Content starts

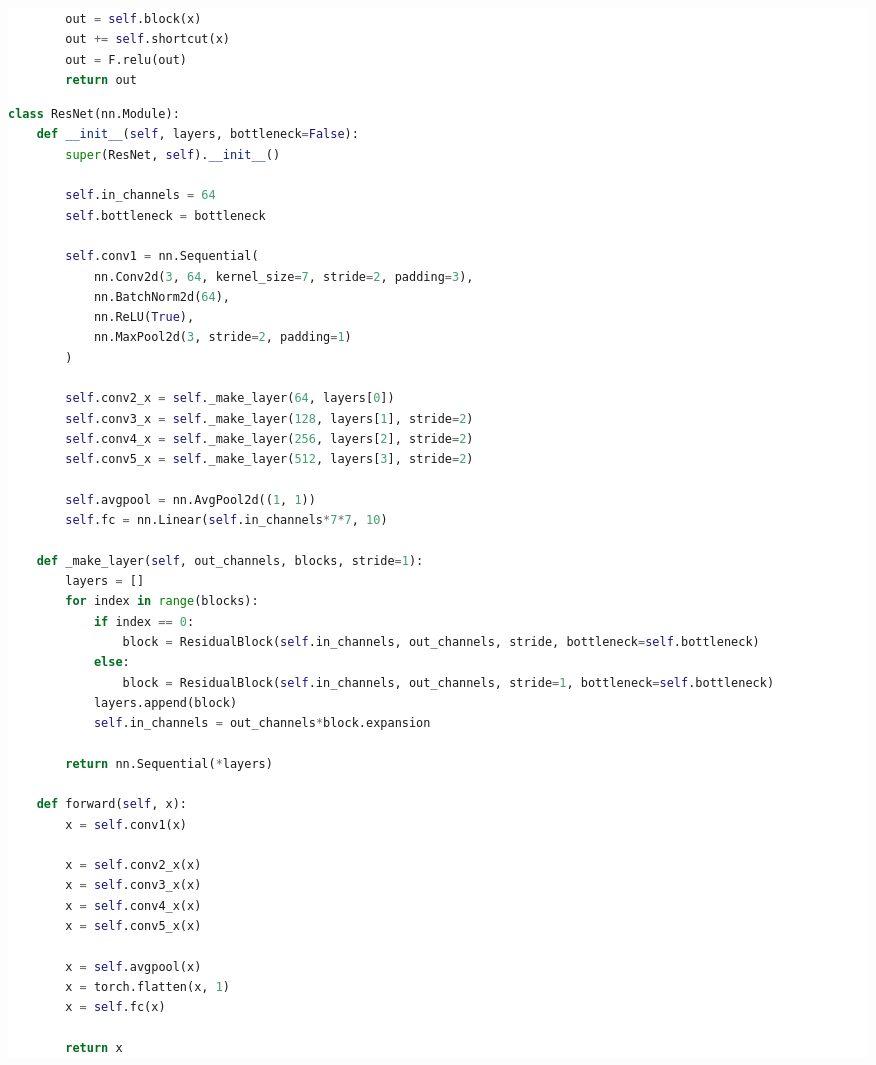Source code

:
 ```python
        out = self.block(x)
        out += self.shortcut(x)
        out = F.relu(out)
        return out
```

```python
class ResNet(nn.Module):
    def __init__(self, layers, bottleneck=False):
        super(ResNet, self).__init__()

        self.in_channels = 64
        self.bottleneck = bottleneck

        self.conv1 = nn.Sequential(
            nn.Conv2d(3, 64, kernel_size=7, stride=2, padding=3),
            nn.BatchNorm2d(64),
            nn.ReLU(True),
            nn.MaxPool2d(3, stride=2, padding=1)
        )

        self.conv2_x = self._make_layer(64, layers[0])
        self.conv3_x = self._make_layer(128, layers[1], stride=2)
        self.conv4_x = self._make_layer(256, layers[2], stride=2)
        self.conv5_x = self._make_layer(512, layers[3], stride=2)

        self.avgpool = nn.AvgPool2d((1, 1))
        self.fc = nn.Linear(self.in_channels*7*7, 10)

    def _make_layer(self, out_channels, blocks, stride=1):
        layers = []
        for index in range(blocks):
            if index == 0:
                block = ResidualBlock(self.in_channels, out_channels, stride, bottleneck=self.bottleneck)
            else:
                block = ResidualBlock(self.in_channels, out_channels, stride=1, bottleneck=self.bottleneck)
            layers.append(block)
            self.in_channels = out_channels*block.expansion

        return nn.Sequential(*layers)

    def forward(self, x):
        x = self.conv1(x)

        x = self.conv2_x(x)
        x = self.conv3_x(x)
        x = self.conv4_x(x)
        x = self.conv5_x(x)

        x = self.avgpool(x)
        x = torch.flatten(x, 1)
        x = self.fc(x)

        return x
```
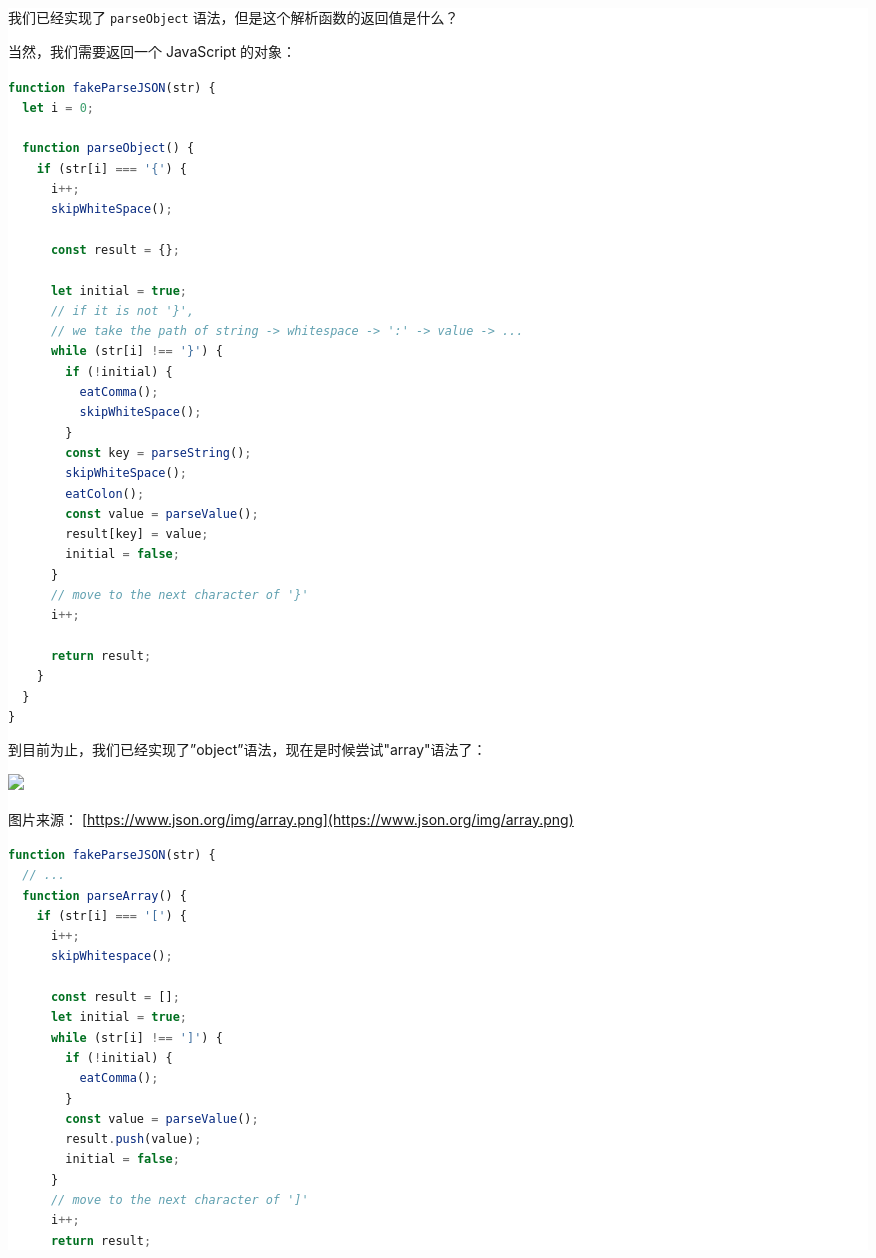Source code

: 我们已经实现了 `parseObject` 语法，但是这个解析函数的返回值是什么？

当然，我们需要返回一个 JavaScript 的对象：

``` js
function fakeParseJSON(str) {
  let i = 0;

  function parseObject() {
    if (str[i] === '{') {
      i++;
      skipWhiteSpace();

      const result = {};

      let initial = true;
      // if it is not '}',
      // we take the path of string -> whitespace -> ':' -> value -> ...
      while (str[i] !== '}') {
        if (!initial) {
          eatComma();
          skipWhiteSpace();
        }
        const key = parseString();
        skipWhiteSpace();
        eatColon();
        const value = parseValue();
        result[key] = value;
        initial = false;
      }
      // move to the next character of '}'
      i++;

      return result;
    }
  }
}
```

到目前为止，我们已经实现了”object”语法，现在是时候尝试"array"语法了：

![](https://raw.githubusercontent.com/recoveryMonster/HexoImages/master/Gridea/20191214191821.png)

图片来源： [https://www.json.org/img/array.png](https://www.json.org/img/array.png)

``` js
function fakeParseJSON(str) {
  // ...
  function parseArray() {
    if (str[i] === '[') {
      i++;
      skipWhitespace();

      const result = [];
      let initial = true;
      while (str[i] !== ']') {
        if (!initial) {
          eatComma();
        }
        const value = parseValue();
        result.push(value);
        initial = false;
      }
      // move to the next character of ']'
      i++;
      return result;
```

Content ends

# TO DO
Only one number is wanted: the number of lines in the listing that contain the string "ResNet".

# SOLUTION TO THIS TASK
2